By the end of his career, Arnold Newman had developed a reputation for his "environmental portraiture" — a signature way of capturing artists and intellectuals in the spaces where they worked.
Newman would have been the first to admit he didn't invent the style. And he would have shirked any sort of label, too. But still, his archive is practically unrivaled as a who's-who of midcentury culture.
Shortly after Newman's death in 2006, the Harry Ransom Center at the University of Texas acquired his archive. The curators there have whittled it down to about 200 images for a newly mounted exhibition, Arnold Newman: Master Class, and a corresponding book, Arnold Newman at Work.
Newman called himself a "saver" — perhaps a euphemism for "pack rat." He kept his notes, which he wrote meticulously, as well as his sketches, which he made exactingly. And although he published several photography books over the course of his life, what's interesting about this one is the emphasis on that ephemera — which illuminates both his methodology and his personality.

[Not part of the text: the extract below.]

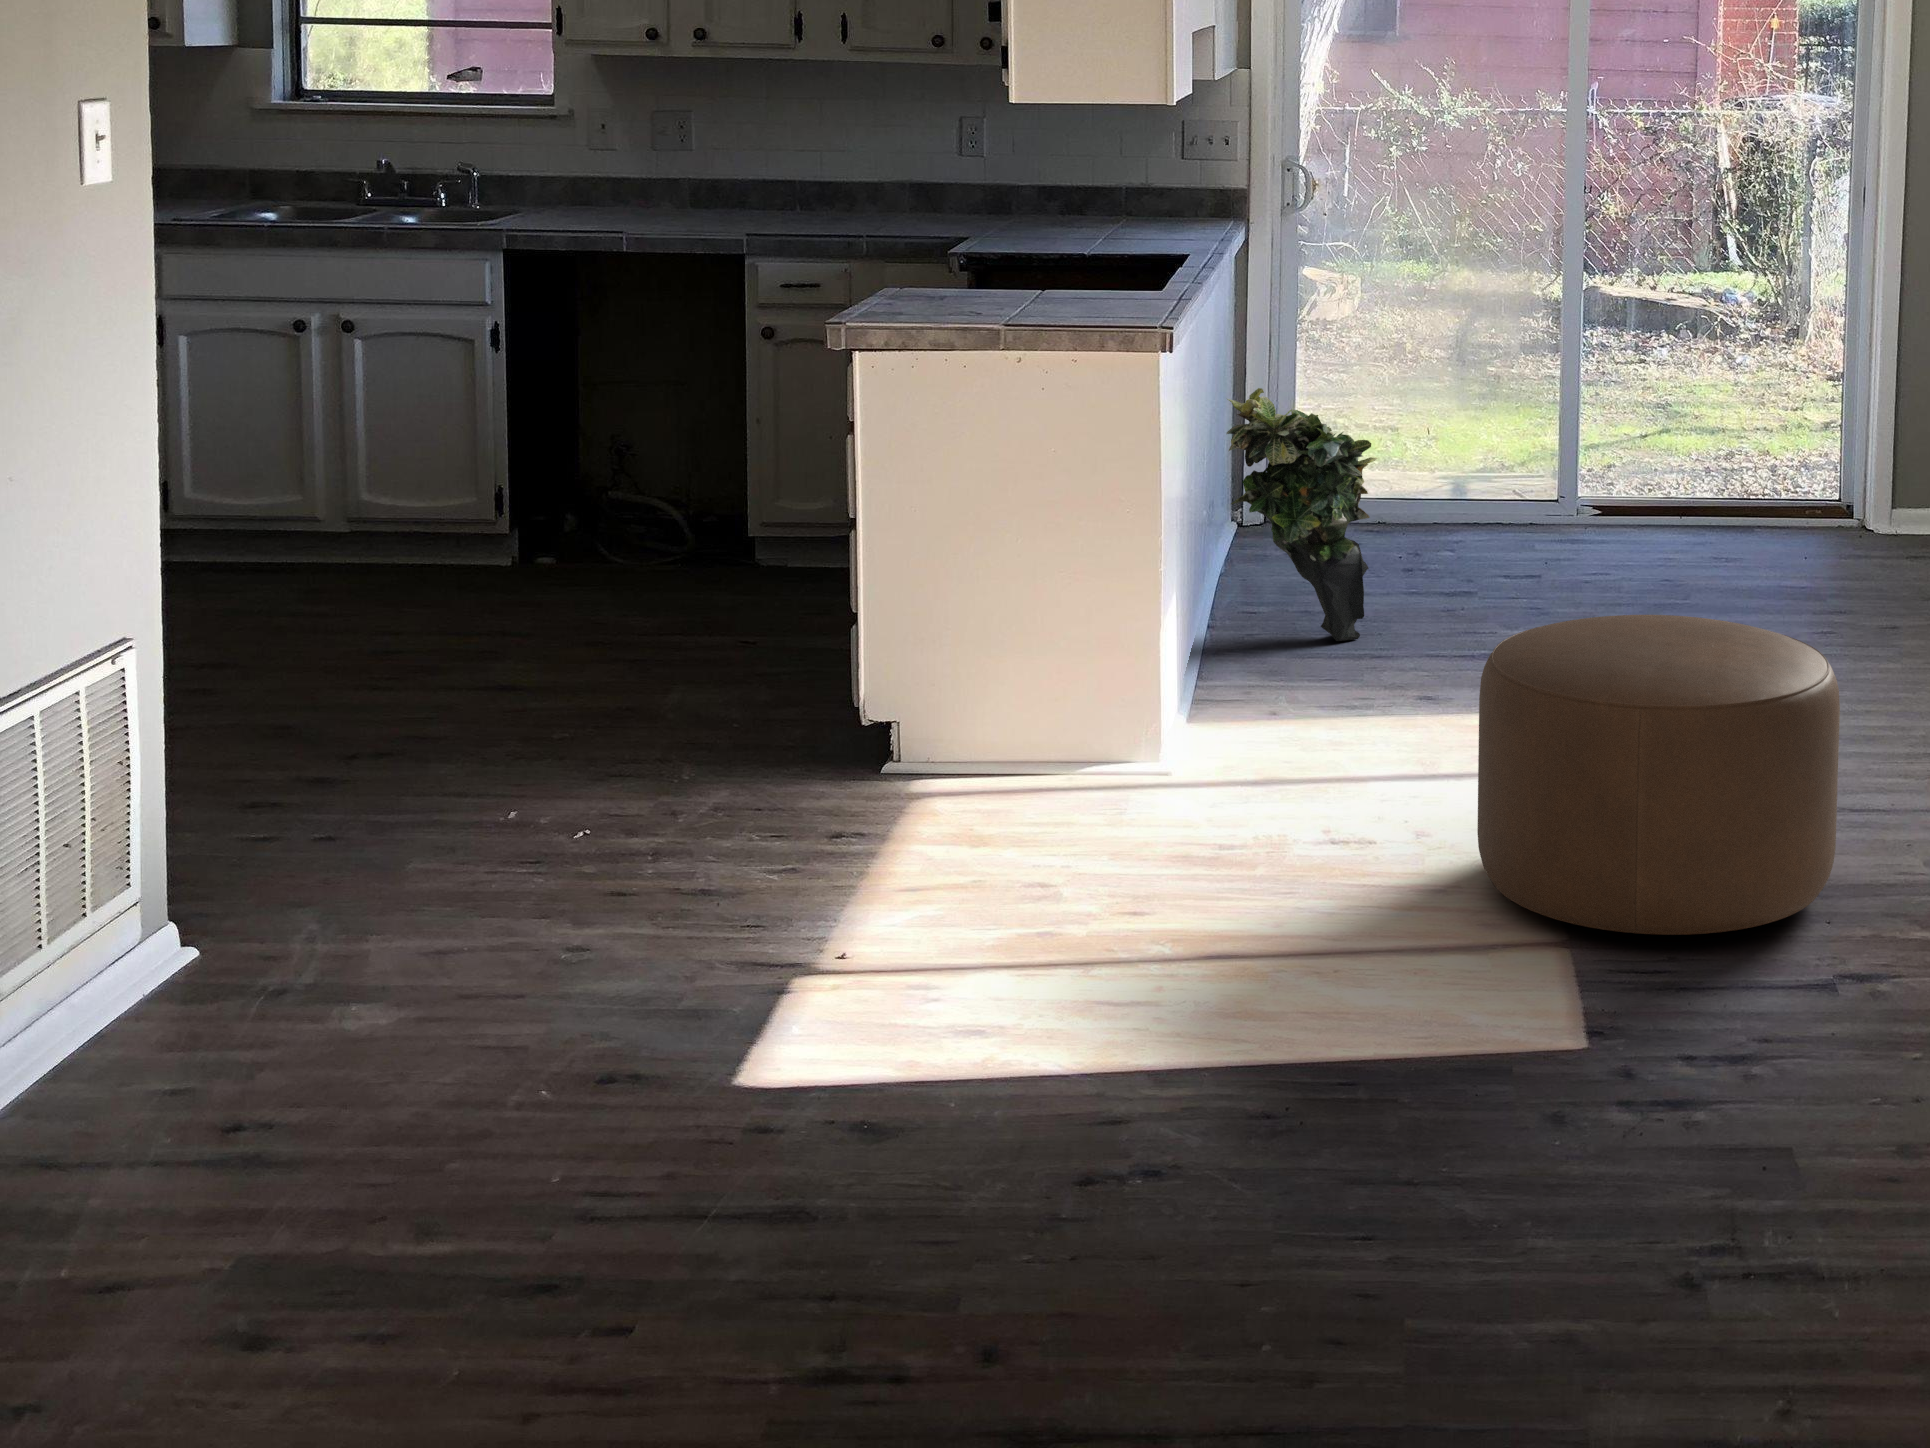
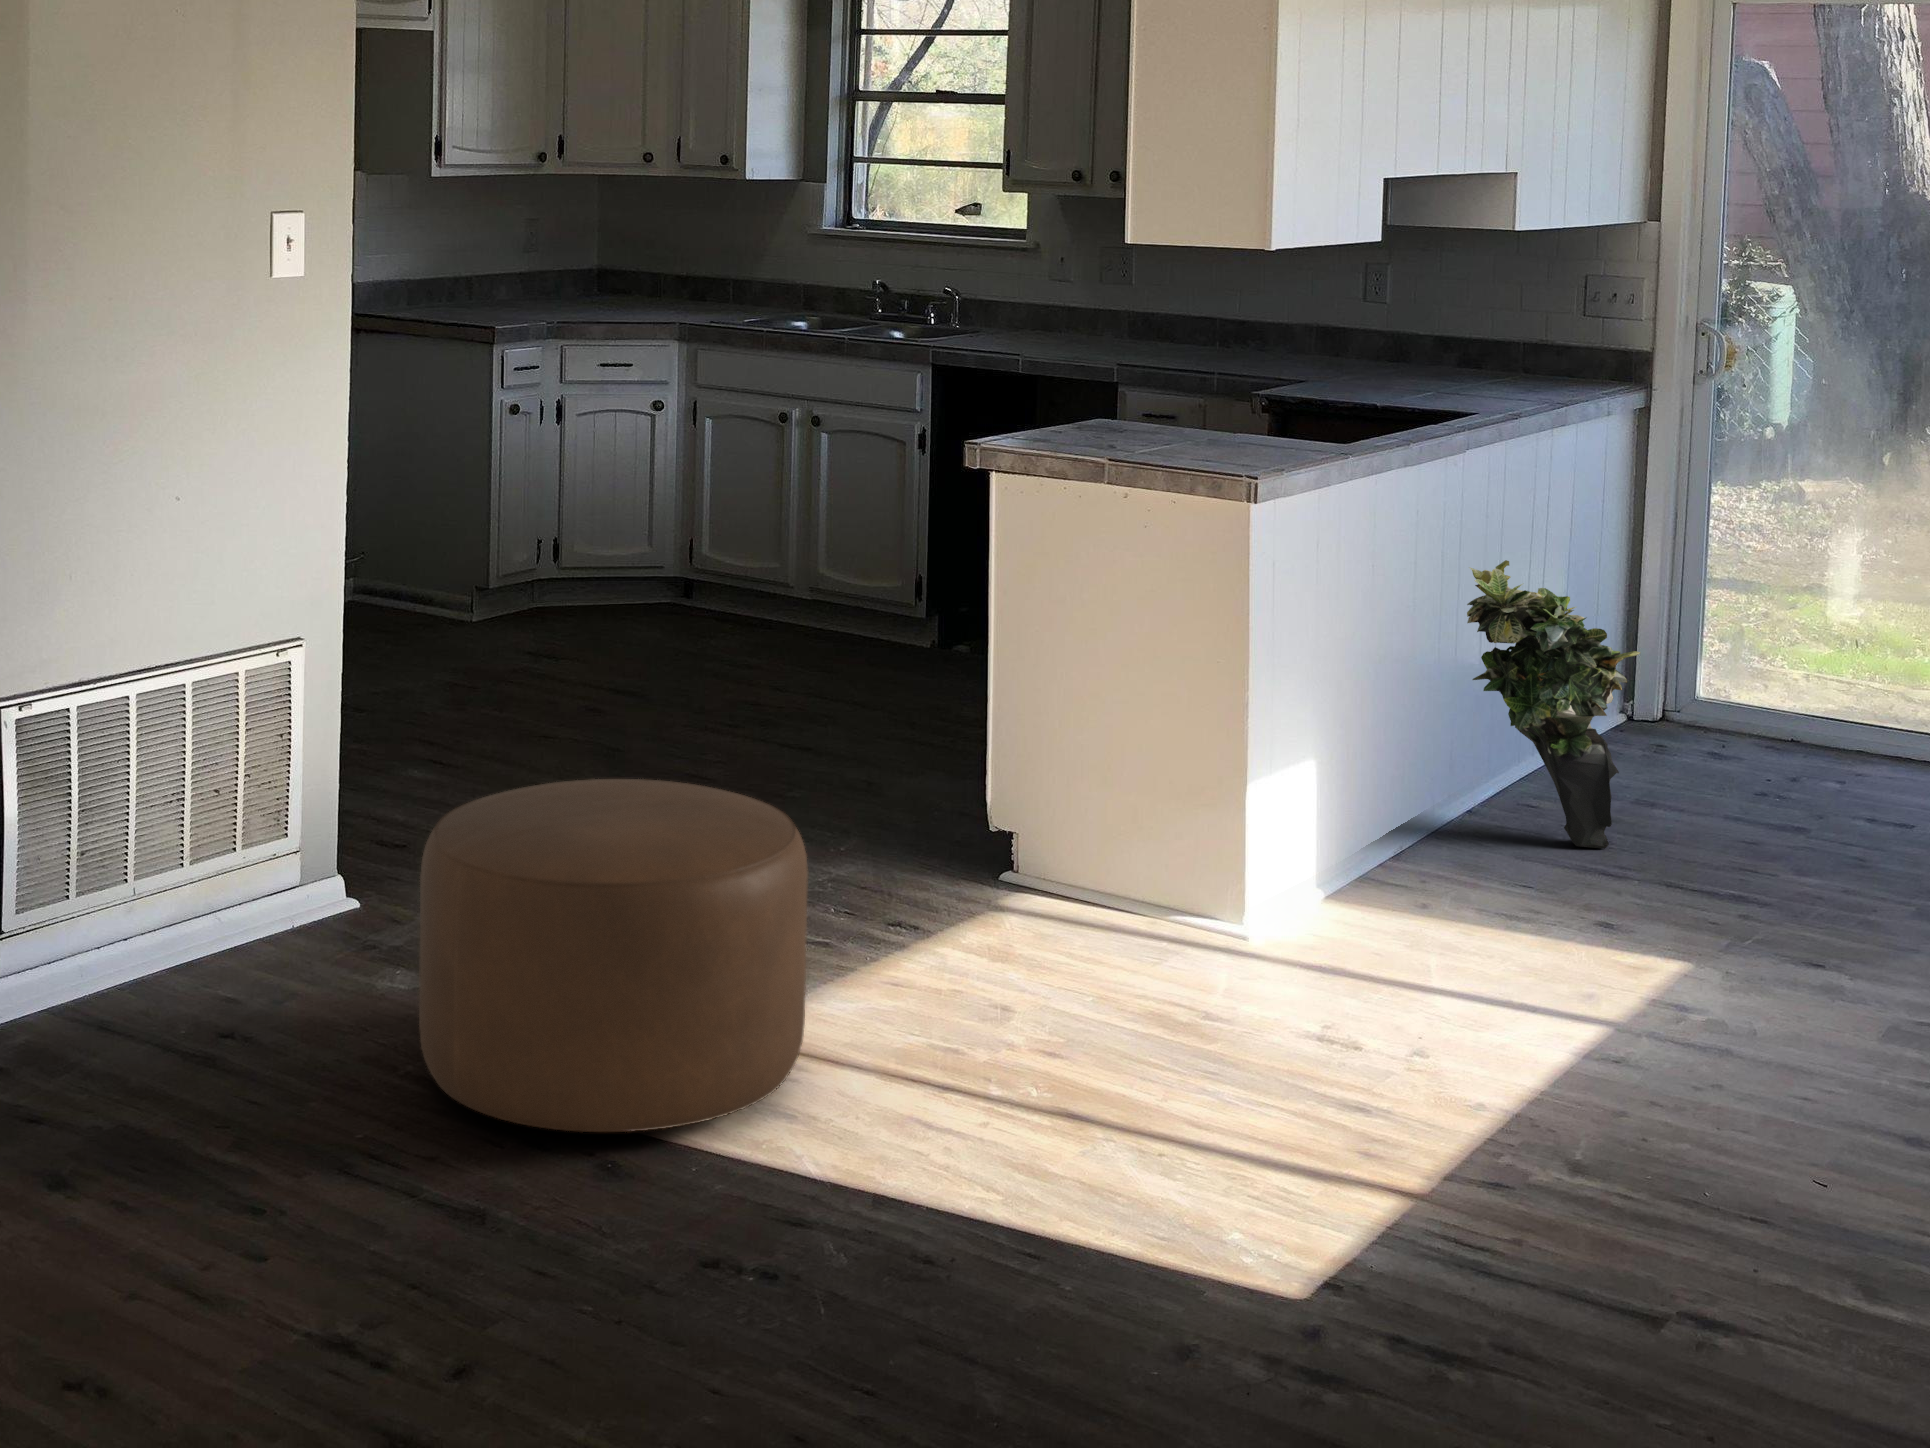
ottoman: present [1477,615,1840,935] -> present [419,779,808,1132]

These "environmental portraits" are just a fraction of Newman's oeuvre, which included assignments for magazines like Life and other commercial clients. It's also interesting to note how, by no fault of his, portraits of women and people of color are remarkably few.
In one portrait of Edward Hopper, the painter's wife, Jo, does make an appearance — completely dwarfed in the background. Sometimes the absence of a thing can be the most intriguing.
What's also missing is the artist's signature. Salvador Dali and Eugene O'Neill got bylines and recognition — but for a photographer, the only signature is style. Fortunately for Newman, he had plenty of that.